* **What the task asks**
If a line of the material contains "både", copy it.

* **Exercise data**

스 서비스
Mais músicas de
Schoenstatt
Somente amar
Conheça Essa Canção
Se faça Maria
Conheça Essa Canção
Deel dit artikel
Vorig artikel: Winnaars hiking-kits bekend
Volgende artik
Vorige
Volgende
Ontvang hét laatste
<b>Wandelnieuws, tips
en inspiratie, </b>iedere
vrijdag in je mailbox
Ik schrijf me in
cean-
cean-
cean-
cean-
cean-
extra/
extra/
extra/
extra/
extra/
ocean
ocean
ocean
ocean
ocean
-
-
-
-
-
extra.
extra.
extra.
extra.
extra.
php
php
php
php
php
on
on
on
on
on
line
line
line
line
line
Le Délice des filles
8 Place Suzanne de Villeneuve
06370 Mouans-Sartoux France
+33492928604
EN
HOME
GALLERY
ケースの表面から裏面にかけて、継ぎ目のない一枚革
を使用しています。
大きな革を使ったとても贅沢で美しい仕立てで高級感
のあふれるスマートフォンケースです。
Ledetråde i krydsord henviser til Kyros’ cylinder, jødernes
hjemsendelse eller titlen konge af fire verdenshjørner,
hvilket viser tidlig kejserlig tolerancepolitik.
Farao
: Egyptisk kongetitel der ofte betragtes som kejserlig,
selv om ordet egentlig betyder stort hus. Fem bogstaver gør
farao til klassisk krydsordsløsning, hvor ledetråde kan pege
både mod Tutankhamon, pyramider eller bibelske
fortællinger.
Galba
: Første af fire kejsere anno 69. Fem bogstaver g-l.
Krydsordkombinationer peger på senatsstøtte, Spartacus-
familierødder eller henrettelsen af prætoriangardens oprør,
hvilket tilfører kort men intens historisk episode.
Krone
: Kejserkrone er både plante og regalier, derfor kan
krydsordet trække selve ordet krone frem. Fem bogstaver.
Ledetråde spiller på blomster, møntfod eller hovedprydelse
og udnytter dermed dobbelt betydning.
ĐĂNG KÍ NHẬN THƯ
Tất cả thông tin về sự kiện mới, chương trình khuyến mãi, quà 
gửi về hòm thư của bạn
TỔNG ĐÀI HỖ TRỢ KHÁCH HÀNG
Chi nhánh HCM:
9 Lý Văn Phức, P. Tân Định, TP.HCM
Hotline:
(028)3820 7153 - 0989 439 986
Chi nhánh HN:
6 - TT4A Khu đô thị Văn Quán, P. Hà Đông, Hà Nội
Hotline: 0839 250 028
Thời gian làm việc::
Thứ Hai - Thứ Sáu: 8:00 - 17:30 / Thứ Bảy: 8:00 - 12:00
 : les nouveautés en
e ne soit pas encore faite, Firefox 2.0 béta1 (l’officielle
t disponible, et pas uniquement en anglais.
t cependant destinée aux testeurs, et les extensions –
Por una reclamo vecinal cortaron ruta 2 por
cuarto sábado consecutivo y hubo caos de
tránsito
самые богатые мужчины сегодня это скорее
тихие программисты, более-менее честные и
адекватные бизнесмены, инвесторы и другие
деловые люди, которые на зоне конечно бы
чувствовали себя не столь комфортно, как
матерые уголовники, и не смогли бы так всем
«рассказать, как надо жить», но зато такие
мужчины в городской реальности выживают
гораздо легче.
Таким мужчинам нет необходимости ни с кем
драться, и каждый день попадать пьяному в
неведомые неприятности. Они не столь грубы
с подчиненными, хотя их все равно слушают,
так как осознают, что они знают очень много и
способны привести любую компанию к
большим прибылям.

* **Output for this task**
både mod Tutankhamon, pyramider eller bibelske
: Kejserkrone er både plante og regalier, derfor kan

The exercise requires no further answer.